Joint position lists:
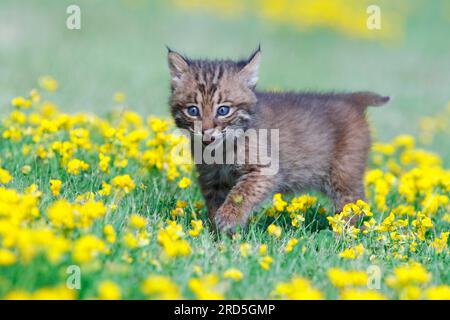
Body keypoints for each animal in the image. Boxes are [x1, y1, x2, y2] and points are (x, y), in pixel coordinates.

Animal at [167, 47, 388, 232]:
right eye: (193, 110)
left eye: (223, 111)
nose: (205, 132)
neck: (221, 148)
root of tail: (351, 99)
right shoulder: (211, 178)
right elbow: (215, 202)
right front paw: (217, 234)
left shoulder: (265, 171)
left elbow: (240, 193)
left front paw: (228, 219)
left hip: (344, 173)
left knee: (355, 204)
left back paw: (346, 236)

What is needed
What lines in the entries above hold "right"? Copy every one.

Final answer
right eye: (193, 110)
right shoulder: (211, 178)
right elbow: (215, 202)
right front paw: (217, 234)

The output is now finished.